Das dürfte auch nicht einfach sein. Schließlich sind die Arbeitsbedingungen auch bei teuren Waren nicht unbedingt besser. Es geht um die optimale Verwertung und um hohe Profitraten und da ist Arbeitsschutz eben eine Bremse. Den Blick nur auf die Billigmarken zu lenken, ist daher falsch.

Ethecon geht einen anderen Weg. Die Stiftung nimmt mit ihren Schmähpreis die Verantwortlichen in den Konzernen in den Fokus, die auch für Einhaltung von menschenrechtlichen und sozialen Standards in den Fabriken verantwortlich sind.
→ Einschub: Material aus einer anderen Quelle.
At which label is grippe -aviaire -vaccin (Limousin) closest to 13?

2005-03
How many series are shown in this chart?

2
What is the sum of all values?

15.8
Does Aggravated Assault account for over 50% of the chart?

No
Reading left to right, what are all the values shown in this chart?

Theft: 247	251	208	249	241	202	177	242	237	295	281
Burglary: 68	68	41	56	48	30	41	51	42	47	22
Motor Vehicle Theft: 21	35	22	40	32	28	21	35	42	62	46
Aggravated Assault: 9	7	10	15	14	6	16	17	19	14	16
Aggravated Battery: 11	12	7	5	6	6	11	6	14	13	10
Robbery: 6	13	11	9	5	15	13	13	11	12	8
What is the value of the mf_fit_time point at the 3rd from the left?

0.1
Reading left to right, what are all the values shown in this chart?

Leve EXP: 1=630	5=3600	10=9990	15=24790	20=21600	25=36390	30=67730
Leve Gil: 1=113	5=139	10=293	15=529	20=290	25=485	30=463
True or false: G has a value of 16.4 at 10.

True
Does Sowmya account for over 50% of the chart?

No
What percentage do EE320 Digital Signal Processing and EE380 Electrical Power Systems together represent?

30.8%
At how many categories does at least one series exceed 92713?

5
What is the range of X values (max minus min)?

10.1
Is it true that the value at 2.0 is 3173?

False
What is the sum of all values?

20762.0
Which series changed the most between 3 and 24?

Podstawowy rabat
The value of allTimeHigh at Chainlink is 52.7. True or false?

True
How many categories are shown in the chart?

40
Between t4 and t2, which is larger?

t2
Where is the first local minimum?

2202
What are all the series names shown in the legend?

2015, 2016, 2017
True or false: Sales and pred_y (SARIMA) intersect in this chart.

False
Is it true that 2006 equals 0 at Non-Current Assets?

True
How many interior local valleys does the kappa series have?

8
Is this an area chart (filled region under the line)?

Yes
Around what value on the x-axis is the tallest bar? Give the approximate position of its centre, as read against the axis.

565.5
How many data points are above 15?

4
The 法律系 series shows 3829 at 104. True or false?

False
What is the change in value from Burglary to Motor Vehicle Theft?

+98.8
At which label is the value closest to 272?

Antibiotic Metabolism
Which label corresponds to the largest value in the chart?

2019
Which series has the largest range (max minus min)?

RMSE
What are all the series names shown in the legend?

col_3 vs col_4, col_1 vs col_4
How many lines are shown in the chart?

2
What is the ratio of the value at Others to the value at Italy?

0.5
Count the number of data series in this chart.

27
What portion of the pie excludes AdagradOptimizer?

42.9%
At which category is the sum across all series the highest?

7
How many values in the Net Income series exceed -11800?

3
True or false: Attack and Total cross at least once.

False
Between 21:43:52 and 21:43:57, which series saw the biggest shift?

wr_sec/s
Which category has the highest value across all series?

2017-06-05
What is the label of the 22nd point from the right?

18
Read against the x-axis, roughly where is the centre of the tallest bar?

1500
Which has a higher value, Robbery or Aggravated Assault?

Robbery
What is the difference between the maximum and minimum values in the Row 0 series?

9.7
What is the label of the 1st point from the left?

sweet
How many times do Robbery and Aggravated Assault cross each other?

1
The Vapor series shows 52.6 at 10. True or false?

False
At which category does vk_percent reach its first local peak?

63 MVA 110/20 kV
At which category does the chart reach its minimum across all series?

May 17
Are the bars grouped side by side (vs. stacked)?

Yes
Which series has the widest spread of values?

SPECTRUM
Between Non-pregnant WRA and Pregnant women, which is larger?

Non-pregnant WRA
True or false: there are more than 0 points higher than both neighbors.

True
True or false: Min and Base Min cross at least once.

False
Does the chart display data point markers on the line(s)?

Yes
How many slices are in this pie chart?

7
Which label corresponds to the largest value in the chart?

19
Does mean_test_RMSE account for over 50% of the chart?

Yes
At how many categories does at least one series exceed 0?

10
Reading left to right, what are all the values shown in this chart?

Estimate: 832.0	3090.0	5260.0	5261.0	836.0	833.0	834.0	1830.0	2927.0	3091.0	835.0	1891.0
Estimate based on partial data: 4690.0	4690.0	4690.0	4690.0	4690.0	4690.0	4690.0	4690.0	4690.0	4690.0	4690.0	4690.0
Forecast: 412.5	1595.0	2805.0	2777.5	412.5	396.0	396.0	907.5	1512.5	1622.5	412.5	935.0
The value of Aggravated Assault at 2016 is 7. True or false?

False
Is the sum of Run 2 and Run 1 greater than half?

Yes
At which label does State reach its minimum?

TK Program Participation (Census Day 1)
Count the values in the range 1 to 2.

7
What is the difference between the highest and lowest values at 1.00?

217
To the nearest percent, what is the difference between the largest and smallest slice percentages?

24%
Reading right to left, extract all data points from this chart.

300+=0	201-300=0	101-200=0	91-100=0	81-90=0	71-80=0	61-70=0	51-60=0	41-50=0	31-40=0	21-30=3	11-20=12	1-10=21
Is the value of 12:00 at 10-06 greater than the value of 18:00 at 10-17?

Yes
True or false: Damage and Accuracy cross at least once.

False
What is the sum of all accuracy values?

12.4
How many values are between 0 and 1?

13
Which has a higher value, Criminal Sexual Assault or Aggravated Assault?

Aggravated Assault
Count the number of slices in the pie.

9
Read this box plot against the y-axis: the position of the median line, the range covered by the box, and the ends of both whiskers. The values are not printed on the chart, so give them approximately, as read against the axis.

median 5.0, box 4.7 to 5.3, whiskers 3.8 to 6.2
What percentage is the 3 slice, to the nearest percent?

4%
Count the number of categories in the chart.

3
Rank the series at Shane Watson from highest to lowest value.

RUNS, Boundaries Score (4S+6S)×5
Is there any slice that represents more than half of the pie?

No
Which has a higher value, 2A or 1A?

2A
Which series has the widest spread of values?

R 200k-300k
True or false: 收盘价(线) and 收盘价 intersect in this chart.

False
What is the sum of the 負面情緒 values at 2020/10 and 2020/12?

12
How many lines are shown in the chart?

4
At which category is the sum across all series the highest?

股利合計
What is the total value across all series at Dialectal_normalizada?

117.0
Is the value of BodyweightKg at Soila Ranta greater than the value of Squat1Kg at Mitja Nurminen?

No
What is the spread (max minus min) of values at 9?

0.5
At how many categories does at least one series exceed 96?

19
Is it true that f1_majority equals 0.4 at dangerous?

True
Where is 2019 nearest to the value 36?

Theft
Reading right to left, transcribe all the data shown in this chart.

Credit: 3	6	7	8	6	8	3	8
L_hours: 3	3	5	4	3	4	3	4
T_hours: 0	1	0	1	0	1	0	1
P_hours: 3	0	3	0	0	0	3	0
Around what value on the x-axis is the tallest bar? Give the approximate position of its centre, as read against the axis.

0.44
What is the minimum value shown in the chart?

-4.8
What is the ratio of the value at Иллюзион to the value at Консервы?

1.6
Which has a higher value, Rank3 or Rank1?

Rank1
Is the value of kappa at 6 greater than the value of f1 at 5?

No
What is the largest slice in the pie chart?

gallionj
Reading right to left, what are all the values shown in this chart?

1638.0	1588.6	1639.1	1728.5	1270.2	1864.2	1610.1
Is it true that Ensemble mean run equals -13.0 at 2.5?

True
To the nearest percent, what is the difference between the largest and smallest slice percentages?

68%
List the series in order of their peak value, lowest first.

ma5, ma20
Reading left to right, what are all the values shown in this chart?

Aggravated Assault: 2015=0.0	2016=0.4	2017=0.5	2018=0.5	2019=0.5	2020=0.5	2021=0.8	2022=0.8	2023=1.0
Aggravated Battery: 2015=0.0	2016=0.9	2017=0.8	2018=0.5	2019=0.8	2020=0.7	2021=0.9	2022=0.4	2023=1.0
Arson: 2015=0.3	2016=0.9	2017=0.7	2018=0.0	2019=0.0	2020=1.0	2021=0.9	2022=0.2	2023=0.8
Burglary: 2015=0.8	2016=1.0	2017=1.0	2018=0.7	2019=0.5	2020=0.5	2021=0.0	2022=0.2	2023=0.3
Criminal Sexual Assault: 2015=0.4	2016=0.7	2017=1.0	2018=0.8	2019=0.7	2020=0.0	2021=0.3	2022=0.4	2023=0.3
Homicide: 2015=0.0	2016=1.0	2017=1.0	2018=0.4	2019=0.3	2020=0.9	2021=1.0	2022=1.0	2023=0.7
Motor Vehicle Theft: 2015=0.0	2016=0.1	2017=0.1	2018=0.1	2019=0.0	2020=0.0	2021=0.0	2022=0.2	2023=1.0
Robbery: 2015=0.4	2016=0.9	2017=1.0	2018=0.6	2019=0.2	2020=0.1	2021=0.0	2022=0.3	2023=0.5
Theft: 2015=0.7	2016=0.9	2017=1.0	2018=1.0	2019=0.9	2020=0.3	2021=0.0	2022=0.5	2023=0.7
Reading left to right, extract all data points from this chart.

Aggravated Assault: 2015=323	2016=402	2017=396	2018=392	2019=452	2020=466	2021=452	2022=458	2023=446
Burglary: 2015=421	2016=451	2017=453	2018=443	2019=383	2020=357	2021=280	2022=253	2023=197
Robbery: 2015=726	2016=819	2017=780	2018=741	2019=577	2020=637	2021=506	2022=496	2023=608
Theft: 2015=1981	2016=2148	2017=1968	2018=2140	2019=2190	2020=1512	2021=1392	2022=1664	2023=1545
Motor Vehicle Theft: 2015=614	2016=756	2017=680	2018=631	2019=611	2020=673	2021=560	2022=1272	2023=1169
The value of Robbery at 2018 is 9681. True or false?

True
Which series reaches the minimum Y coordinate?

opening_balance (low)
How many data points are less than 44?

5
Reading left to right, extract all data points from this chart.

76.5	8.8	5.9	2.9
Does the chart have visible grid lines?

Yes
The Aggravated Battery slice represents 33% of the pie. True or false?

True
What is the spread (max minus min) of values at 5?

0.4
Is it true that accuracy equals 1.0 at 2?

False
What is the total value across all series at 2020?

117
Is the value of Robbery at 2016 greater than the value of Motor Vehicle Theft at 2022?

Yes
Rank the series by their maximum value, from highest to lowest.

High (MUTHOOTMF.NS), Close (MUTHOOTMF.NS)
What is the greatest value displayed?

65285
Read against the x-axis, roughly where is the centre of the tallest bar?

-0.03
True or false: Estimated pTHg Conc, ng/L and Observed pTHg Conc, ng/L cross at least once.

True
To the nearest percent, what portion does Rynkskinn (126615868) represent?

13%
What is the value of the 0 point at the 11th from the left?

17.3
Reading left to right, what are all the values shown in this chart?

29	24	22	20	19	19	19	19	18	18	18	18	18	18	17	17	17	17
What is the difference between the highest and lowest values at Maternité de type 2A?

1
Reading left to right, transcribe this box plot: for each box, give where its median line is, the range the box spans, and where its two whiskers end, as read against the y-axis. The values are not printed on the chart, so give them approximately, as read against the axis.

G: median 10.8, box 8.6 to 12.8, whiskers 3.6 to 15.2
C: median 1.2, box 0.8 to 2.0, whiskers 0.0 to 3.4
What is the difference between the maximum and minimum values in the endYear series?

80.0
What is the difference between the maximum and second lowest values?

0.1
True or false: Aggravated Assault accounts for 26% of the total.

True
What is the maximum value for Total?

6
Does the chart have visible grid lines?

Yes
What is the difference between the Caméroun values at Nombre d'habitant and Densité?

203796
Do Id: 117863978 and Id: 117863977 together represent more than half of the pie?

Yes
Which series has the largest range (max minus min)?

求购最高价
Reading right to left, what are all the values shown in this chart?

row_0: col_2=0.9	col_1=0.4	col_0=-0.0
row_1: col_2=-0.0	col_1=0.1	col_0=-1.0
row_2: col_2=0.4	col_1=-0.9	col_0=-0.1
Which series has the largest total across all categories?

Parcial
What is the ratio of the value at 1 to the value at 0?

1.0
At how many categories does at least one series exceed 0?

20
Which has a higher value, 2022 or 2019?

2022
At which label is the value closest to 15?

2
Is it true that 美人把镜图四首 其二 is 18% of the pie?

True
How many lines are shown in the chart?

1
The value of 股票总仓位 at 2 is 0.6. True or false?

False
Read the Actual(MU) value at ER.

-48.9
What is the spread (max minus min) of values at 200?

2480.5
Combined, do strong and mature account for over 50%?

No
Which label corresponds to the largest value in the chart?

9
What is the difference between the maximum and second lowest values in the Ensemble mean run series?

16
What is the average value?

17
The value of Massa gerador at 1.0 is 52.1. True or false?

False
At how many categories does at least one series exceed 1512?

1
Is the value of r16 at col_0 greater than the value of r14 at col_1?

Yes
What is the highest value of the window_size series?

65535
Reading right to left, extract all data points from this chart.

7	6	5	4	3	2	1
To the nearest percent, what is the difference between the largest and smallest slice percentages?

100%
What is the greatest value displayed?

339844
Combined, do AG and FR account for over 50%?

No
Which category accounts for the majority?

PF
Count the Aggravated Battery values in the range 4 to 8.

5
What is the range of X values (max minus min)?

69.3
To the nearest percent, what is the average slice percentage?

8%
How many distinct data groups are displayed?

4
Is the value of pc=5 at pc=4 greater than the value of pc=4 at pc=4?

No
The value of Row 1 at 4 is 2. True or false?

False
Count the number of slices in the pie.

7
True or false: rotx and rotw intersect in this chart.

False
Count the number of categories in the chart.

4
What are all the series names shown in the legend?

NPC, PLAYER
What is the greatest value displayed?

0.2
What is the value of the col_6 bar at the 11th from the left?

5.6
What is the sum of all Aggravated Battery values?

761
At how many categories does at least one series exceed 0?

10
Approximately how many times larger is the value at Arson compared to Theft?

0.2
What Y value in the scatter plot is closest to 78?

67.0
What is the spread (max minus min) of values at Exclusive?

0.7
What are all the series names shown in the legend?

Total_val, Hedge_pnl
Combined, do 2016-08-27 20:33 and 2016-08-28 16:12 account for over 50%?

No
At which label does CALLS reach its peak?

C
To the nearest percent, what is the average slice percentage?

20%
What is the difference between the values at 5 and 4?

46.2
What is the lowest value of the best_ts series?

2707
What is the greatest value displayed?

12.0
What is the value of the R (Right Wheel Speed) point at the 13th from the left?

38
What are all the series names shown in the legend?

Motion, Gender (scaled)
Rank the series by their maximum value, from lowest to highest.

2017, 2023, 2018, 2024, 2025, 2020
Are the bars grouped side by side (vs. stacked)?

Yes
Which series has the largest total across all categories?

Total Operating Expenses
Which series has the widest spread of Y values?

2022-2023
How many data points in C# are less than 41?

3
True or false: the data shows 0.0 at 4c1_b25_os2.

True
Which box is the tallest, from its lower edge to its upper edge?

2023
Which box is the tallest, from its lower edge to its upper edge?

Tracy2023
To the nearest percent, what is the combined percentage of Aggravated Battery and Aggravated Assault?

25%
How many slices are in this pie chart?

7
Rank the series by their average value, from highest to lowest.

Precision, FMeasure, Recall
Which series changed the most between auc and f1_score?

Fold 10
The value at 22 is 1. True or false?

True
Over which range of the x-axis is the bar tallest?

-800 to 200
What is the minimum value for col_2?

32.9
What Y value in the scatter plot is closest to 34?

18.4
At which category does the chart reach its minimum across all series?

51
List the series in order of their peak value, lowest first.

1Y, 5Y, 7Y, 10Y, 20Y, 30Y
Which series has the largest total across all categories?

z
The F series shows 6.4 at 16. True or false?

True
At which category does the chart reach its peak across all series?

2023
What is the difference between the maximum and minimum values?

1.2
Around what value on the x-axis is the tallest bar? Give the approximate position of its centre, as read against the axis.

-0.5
Dabei ist die Verleihung des Schmähpreises nur die öffentlichkeitswirksame Symbolhandlung einer längerfristigen Kampagne, die Ethecon mit sozialen Initiativen unter dem Titel „Glencore stoppen“ initiiert hatte.

Nach dem Vorbild von Kampagnen gegen Shell und andere weltweite Konzerne soll hier deutlich gemacht werden, dass auch ein weltweit agierender Multi nicht gegen Kritik und Protest immun ist. Wenn bei so einer Kampagne deutlich gemacht wird, dass es nicht das Agieren „böser Menschen“, sondern der systemische Zwang zur Profitvermehrung ist, der auch den Glencore-Vorstand antreibt, kann eine solche Kampagne durchaus Lernprozesse im solidarischen Handeln auslösen.